HIV-tainted organ transplant blamed on team leader and techs
PHOTO: HIV-tainted organ transplant blamed on team leader and techs

TAIWAN - The Department of Health (DOH) yesterday issued the investigation report on the HIV-tainted organ transplant conducted by the National Taiwan University Hospital (NTUH), which laid blame on the hospital's transplant team leader and lab technicians.

"The unsuitable medical personnel will be transferred from their current positions to receive further professional training," Health Minister Chiu Wen-ta announced yesterday at the Legislative Yuan while reporting on the result of the HIV-transplant investigation.
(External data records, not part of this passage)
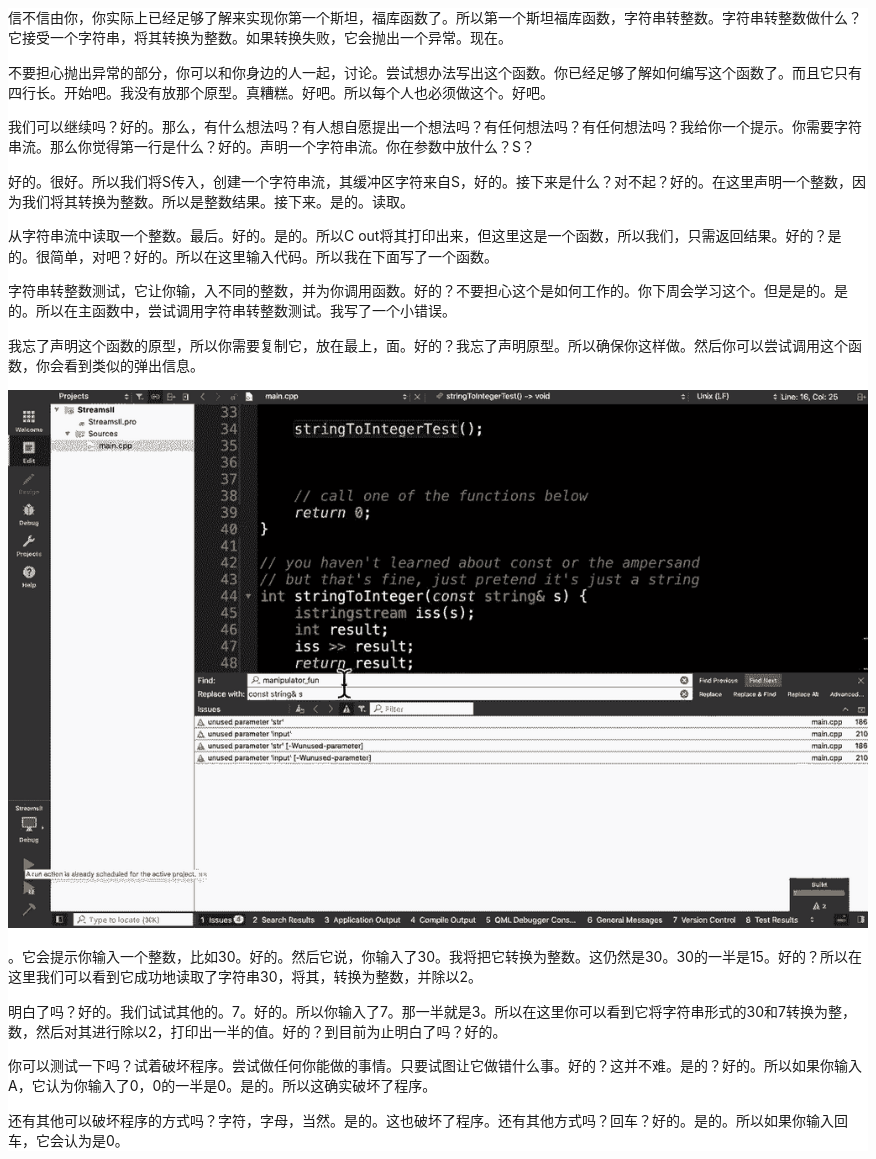 信不信由你，你实际上已经足够了解来实现你第一个斯坦，福库函数了。所以第一个斯坦福库函数，字符串转整数。字符串转整数做什么？它接受一个字符串，将其转换为整数。如果转换失败，它会抛出一个异常。现在。

不要担心抛出异常的部分，你可以和你身边的人一起，讨论。尝试想办法写出这个函数。你已经足够了解如何编写这个函数了。而且它只有四行长。开始吧。我没有放那个原型。真糟糕。好吧。所以每个人也必须做这个。好吧。

我们可以继续吗？好的。那么，有什么想法吗？有人想自愿提出一个想法吗？有任何想法吗？有任何想法吗？我给你一个提示。你需要字符串流。那么你觉得第一行是什么？好的。声明一个字符串流。你在参数中放什么？S？

好的。很好。所以我们将S传入，创建一个字符串流，其缓冲区字符来自S，好的。接下来是什么？对不起？好的。在这里声明一个整数，因为我们将其转换为整数。所以是整数结果。接下来。是的。读取。

从字符串流中读取一个整数。最后。好的。是的。所以C out将其打印出来，但这里这是一个函数，所以我们，只需返回结果。好的？是的。很简单，对吧？好的。所以在这里输入代码。所以我在下面写了一个函数。

字符串转整数测试，它让你输，入不同的整数，并为你调用函数。好的？不要担心这个是如何工作的。你下周会学习这个。但是是的。是的。所以在主函数中，尝试调用字符串转整数测试。我写了一个小错误。

我忘了声明这个函数的原型，所以你需要复制它，放在最上，面。好的？我忘了声明原型。所以确保你这样做。然后你可以尝试调用这个函数，你会看到类似的弹出信息。



![](img/9fab00c46a74e6ad5591779d88bfd206_53.png)

。它会提示你输入一个整数，比如30。好的。然后它说，你输入了30。我将把它转换为整数。这仍然是30。30的一半是15。好的？所以在这里我们可以看到它成功地读取了字符串30，将其，转换为整数，并除以2。

明白了吗？好的。我们试试其他的。7。好的。所以你输入了7。那一半就是3。所以在这里你可以看到它将字符串形式的30和7转换为整，数，然后对其进行除以2，打印出一半的值。好的？到目前为止明白了吗？好的。

你可以测试一下吗？试着破坏程序。尝试做任何你能做的事情。只要试图让它做错什么事。好的？这并不难。是的？好的。所以如果你输入A，它认为你输入了0，0的一半是0。是的。所以这确实破坏了程序。

还有其他可以破坏程序的方式吗？字符，字母，当然。是的。这也破坏了程序。还有其他方式吗？回车？好的。是的。所以如果你输入回车，它会认为是0。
As a result of the NTUH's Aug. 24 organ transplants from an HIV-carrier, one of the five patients who had received an organ is currently hospitalized in the intensive care unit, another one in a regular ward, while the other three had been discharged from the hospital. Recent HIV test reports indicated negative results for all five, Chiu said.

Ko Wen-che, leader of NTUH's organ transplant team, was accused of having violated the Physicians Act, while the skills and attitudes of NTUH's lab technicians were charged as failing to meet professional standards, according to the investigation report issued by the DOH.

Ko had admitted when interviewed on Aug. 31 that he had not personally interpreted the test results of the organ donor, as revealed in the DOH report; rather, Ko had allowed a coordinator to key test results directly into the transplant center's database, the basis on which later transplants were carried out.

With Ko's negligence listed in detail in the report, the ad hoc investigation team has referred the case to the Taipei City Government Department of Health's Medical Disciplinary Committee, which would decide on the punishments Ko is to receive.

Also listed as unprofessional in the investigation report were NTUH's lab technicians, who had all had prior knowledge of the organ donor's HIV status yet did not exchange this information with the coordinator.

In addition, that a lab technician had asked a colleague to take over phone conversations with the coordinator for the reason that "the coordinator had an attitude," was unacceptably unprofessional, the report noted.

While Chiu advised the NTUH organ transplant team to revise its standard operating procedures (SOP) and better monitor its crisis management, he acknowledged that "the DOH will take up the administrative responsibilities" over the case.

DOH 'lacks self-reflection abilities': Ko

"The DOH lacks self-reflection abilities," Ko commented after reading the HIV transplant investigation report, yesterday, pointing out that nowhere in the entire report were the DOH's faults in the incident mentioned, let alone the issues revolving around the organization of the organ donation and transplantation center.

There are loopholes in NTUH's organ donating process, Ko acknowledged; however, "this is how all hospitals in Taiwan have been doing," he claimed, explaining that there does not exist any official versions of the procedures to use as reference in Taiwan.

All of the past CEO's of Taiwan's organ donation and transplantation center had held concurrent positions elsewhere, and few people who work in the center had medical backgrounds, he added, pointing out that this incident should not lead to the "stepping down" of a higher official, but an overall structural reformation in the organization of the center.

If all that comes out of sacrificing by taking up the blame over the incident is others' opportunity to brush off responsibilities, cover up the truth, and continue to "slack off," then so doing is completely worthless, Ko concluded.